The posts used in dental implants are typically made from titanium and, if you have a metal allergy, you may be worried that you'll have adverse reactions to the metal or that your body will reject the implant. Can you go ahead with an implant if you're allergic to other metals?
Titanium and Biocompatibility
Titanium is the metal of choice for most dental implants because it is biocompatible. This means that it is usually easily accepted by your body, which, in the case of implants, means that your bone will integrate around the titanium implant post without having an adverse reaction to it or treating it as a foreign body.
According to the NCBI, the outer layer of a titanium implant post is made up of an oxide, preventing the metal itself from corroding. Typically, this means that the metal stays intact and won't be broken down by your body fluids, making it less likely that the implant will cause problems.
Titanium and Metal Allergies
If you know that you're allergic to a metal, you may still be able to use a titanium implant but you may want to double check its suitability first. Talk to your dentist about your allergy and ask if titanium is likely to be a problem. If you remain unsure or want hard evidence, ask your dentist or doctor to help you organise an allergy test. Bear in mind that an allergy to another metal doesn't automatically mean that you'll also have a sensitivity to titanium.
Alternatives to Titanium Implants
If you do have a problem with titanium or prefer not to use a metal implant, you may be able to have a ceramic implant as an alternative. Ceramic implants are made from zirconia. According to the Weston A. Price Foundation, implant posts made from zirconia are also extremely biocompatible and, as they aren't made from metals, may be an option if you do have an allergy or sensitivity to titanium.

Records drawn from a dataset
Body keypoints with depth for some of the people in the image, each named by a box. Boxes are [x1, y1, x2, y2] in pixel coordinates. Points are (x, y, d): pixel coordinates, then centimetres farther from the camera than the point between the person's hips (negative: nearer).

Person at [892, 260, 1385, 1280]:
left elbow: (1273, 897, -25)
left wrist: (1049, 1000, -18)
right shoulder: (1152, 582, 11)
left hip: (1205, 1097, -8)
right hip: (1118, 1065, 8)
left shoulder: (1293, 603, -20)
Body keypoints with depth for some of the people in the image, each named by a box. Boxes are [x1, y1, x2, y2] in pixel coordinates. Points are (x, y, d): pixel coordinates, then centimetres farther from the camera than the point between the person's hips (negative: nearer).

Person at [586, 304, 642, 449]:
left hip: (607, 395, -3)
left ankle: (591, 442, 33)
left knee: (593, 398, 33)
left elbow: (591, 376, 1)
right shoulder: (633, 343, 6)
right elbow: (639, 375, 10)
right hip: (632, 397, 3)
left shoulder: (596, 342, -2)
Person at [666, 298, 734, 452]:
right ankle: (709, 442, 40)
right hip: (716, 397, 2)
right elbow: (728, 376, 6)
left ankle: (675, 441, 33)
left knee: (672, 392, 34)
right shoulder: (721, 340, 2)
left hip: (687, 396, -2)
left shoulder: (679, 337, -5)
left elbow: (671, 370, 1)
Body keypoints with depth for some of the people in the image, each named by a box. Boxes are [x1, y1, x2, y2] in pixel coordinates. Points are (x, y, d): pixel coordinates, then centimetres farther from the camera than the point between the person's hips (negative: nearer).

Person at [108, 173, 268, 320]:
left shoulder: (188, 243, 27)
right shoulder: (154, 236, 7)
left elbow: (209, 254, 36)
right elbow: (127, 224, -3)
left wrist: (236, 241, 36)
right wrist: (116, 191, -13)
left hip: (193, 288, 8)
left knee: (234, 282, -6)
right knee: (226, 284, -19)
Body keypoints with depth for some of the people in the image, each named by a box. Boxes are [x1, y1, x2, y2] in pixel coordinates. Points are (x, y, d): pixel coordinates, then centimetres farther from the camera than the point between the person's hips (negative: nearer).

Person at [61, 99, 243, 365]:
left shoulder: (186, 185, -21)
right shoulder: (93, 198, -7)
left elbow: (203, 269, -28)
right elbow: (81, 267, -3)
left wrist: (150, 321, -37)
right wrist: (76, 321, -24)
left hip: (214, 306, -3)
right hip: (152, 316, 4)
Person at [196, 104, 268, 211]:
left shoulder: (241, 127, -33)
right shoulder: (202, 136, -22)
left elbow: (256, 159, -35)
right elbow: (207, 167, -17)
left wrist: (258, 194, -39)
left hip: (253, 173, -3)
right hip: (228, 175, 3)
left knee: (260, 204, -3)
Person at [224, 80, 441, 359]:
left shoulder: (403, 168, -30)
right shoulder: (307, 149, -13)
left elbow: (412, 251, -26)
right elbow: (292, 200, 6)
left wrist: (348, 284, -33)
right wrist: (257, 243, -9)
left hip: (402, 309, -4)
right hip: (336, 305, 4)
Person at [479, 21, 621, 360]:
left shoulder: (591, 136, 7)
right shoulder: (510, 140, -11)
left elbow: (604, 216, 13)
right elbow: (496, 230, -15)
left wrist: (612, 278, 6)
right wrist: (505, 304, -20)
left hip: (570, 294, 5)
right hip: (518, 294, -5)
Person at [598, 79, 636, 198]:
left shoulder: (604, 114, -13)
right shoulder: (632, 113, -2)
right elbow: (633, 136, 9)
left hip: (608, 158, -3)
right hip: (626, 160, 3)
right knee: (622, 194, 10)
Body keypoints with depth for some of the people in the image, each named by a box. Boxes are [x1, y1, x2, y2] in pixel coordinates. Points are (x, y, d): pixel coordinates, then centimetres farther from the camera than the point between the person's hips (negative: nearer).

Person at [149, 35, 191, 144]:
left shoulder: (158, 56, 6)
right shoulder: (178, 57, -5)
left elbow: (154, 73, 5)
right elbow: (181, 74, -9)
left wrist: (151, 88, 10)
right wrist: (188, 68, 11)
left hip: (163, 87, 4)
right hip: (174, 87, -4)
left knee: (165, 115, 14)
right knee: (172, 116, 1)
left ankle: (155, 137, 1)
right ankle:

QUESTIONS:
• a. Answer these questions using the text on dental implants and metal allergies.
(i) According to the NCBI, what makes up the outer layer of a titanium implant post?
(ii) Who can help you organise an allergy test?
(iii) What material are ceramic implants made from?
• b. Decide whether each statement agrees with the text on dental implants and metal allergies. Answer yes or no and quote the words from the text that decide it.
(i) Titanium is used for most dental implants because it is biocompatible.
(ii) Being allergic to another metal means you will also be sensitive to titanium.
(iii) The Weston A. Price Foundation describes zirconia implant posts as extremely biocompatible.

TASK-BY-TASK ANSWERS:
• a.
(i) An oxide.
(ii) Your dentist or doctor.
(iii) Zirconia.

• b.
(i) Yes: "Titanium is the metal of choice for most dental implants because it is biocompatible."
(ii) No: "an allergy to another metal doesn't automatically mean that you'll also have a sensitivity to titanium."
(iii) Yes: "According to the Weston A. Price Foundation, implant posts made from zirconia are also extremely biocompatible"